* Consigna *
En el texto sobre La noche de los muertos vivos, ¿qué novela inspiró al director a realizar la película?

* Texto de origen *
########################################
La noche de los muertos vivos (1968)
Titulo: The night of the living dead
Director: George A. Romero
Pais: EEUU
Actores: Duane Jones, Judith O'Dea

Pudo haber sido un virus. Pudieron haber sido ratas. Pudieron haber sido terroristas. O incluso vampiros, como en la novela que inspiró al director a realizar la película (I'm legend, de Richard Matheson). Y aunque esta novela sólo narra acerca del último hombre sobre la tierra, Romero decidió ir hacia el día cero del ataque. Parte del optar por filmar muertos vivos se debe a la película El carnaval de las almas de Herk Harvey (un claro homenaje lo hace cuando los muertos emergen del agua en Land of the dead), la cual impresionó al director antes de lanzarse a su ópera prima. Dicha realización juega con el lugar que ocupan los muertos en el mundo y cómo una mujer vaga sin saber en qué lado de la realidad se encuentra. Muchos de los planos utilizados aquí pueden verse en el film de Romero. También, por mencionar a un director menor, de Alfred Hitchcock ha sabido nutrirse de de los aspectos de la mente humana ante situaciones límite, la caída de algunos valores clásicos y los planos rápidos en la acción, como se verá más adelante. Romero utiliza al zombi como revolución, crisis. La película trata sobre la gente y lo que hace para adaptarse a los cambios en el mundo. La disolución del orden. El fallo del orden capitalista contra una condición anárquica de las situaciones.
Un gesto común por parte del director en toda su filmografía será el de colocar los títulos al principio cada película. Una especie de solidaridad con el espectador para no cortar el sentido dramático de la narración. La confianza en los medios es una constante. Tan desesperados están por conocer una versión "oficial" que los ánimos cambian al encontrar una radio en la casa y hasta une a los enemigos al momento de encontrar un televisor. Ben (Duane Jones) trata de calmar a Barbara (Judith O'Dea): "Estaremos bien por un rato. Tenemos armas, balas, comida y una radio". A través de una imagen televisiva, Romero representa el inicio de la histeria cuando los tres representantes de nuestra tranquilidad entran en conflicto de opiniones: Gobernantes (que nos guían), Militares (que nos protegen) y Científicos (que nos explican lo que pasa). La caída de estos pilares que se consideran mejores que nosotros por el cargo y la cultural carga que se les atribuye, conlleva el guante blanco que arroja el director a nuestra absoluta confianza en ellos. No conforme con remarcarlo aquí, Romero luego hará las críticas de cada uno por separado. En Día de los muertos se carga a los militares. En The Crazies con los científicos. Y en Tierra de muertos contra el gobierno.
########################################
* Registros de una fuente de datos *
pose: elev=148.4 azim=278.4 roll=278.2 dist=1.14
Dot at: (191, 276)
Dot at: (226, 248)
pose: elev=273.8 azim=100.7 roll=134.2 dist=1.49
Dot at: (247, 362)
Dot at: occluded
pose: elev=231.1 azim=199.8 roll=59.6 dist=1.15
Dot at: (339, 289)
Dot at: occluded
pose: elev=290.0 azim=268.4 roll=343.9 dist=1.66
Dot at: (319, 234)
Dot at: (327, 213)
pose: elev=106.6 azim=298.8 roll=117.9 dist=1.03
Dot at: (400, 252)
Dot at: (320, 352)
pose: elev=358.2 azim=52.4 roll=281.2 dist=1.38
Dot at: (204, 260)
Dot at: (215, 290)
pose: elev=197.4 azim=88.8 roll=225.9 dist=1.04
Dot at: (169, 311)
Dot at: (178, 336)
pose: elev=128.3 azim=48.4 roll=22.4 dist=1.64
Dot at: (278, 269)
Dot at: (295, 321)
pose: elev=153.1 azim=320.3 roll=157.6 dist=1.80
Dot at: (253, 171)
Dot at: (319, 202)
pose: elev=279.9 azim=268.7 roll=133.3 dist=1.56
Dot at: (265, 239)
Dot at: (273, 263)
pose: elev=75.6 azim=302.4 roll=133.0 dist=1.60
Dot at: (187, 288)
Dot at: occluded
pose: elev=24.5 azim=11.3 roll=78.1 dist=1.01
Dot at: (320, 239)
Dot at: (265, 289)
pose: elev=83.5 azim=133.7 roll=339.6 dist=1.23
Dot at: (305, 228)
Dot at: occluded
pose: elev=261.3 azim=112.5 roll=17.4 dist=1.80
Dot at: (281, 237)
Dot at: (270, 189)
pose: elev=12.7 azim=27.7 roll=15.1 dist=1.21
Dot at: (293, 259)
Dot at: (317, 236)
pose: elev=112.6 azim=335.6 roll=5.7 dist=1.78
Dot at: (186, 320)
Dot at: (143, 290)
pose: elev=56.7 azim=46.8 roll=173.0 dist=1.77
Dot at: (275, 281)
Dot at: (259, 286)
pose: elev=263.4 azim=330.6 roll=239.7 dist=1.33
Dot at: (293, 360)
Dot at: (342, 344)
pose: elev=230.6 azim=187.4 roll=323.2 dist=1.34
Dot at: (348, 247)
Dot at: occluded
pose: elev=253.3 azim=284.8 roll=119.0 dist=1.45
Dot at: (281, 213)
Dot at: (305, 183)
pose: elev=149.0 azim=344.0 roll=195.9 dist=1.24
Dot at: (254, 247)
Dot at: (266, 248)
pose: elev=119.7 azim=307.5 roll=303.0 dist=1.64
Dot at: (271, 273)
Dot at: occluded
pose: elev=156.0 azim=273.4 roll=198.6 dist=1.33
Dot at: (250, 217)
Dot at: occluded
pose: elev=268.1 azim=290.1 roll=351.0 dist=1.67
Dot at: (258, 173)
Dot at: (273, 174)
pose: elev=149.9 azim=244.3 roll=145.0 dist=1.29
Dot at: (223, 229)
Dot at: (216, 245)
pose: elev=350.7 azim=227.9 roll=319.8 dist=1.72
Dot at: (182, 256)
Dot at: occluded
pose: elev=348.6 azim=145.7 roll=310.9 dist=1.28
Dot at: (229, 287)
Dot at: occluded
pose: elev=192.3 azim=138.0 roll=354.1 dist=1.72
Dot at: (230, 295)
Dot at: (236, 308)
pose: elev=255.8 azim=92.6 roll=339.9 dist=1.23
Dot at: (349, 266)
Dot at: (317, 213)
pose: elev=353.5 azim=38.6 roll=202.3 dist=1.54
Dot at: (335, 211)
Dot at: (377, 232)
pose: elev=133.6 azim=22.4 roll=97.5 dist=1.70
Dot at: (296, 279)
########################################
* Resultado del ejercicio *
La novela I'm legend, de Richard Matheson.